Comme lui, une dizaine d’autres journalistes, juniors comme seniors, se sont vus proposer des postes par l’entreprise. Des postes sans lien avec le magazine interne de l’OCP qui compte à lui seul une équipe constituée d’au moins cinq journalistes. 

« Tracking » des cibles 

Cette série de recrutements de journalistes s’accompagne d’une stratégie plus large consistant à polir l’image du groupe. 

Ainsi, en septembre, une consultation a été lancée pour choisir « un ou plusieurs cabinets » pour la réalisation d’études « de profiling [récolte et analyse des données] de ses cibles internes et de tracking [outils qui permettent aux prestataires de services informatiques d’identifier et servir leurs clientèles] des attributs de la marque OCP en externe », décrit un document confidentiel parvenu à MEE.

Si le profiling concerne 21 000 collaborateurs au Maroc et à l’étranger (Brésil, Argentine, États-Unis, Chine, Singapour, Turquie, Inde, Émirats arabes unis, Suisse, Côte d’Ivoire, Cameroun, Éthiopie, Kenya, Nigeria, Sénégal, Zambie, Ghana, Bénin, Tanzanie, Rwanda et Burkina Faso), le tracking, lui, concerne à la fois les fermiers, l’écosystème industriel (le groupe étant le premier donneur d’ordres privé au Maroc), les médias, les influenceurs et les « activistes » que sont les « ONG locales, ONG environnementales africaines et internationales et les groupes de pression », indique le document soumis aux cabinets d’études.

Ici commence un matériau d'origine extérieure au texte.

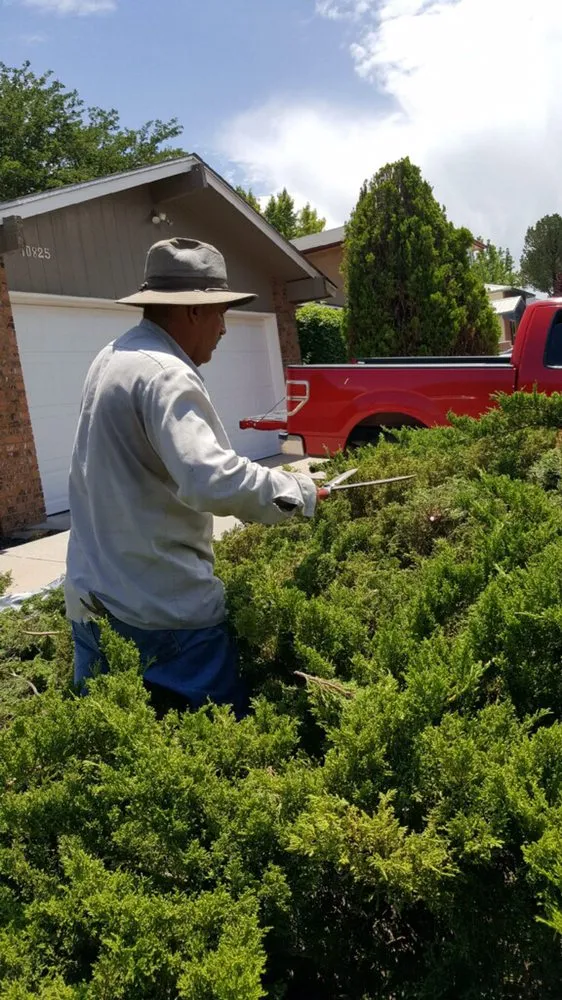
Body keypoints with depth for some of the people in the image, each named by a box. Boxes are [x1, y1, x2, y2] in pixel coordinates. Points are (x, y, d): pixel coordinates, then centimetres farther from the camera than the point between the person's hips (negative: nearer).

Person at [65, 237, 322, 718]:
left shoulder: (113, 358, 10)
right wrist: (298, 490, -16)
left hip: (91, 596, 9)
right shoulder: (165, 375, -20)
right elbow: (210, 480, -32)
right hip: (163, 604, -9)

C’est que l’image de l’OCP est parfois ternie par des ONG internationales. En juin 2019, par exemple, trois associations suisses, Pain pour le prochain, Swissaid, Action de Carême, sortaient un rapport accablant pour le groupe, intitulé « Engrais dangereux, négociants suisses et violations de droits humains au Maroc ». 

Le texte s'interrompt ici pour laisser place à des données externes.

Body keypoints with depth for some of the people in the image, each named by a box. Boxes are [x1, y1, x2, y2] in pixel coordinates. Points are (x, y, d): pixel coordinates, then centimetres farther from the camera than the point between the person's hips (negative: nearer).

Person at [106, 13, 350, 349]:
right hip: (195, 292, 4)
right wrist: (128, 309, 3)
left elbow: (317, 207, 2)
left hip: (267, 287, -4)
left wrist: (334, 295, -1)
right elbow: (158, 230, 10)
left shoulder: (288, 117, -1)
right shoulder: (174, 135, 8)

Le rapport dénonce : « Les deux fabriques d’engrais de l’OCP [Safi et Jorf Lasfar] sur la côte atlantique marocaine émettent de grandes quantités de gaz toxiques, polluent l’air et violent le droit à la santé des travailleurs et des riverains. Ce rapport constate que de nombreux travailleurs souffrent de maladies respiratoires et de cancers suite à une exposition prolongée aux polluants et aux poussières fines. De nombreux cas de décès de travailleurs sont rapportés suite à ces maladies. »

Omerta médiatique 

Le rapport des trois ONG, dont MEE détient une copie, poursuit : « La pollution de l’OCP affecte également les riverains [maladies respiratoires et fluorose dentaire] ainsi que l’agriculture et l’élevage dans les villages autour des sites de l’OCP. Des entreprises basées en Suisse sont liées à ces violations : la Suisse abrite une vingtaine de négociants actifs dans le négoce d’engrais au niveau international. Au moins onze négociants ont des liens commerciaux avec l’OCP. »

Le premier producteur et exportateur mondial de roche de phosphate et d’acide phosphorique avait tout nié en bloc.

Dans les médias marocains, le rapport a quasiment été passé sous silence. Le géant des phosphates est aussi un des annonceurs les plus importants au Maroc.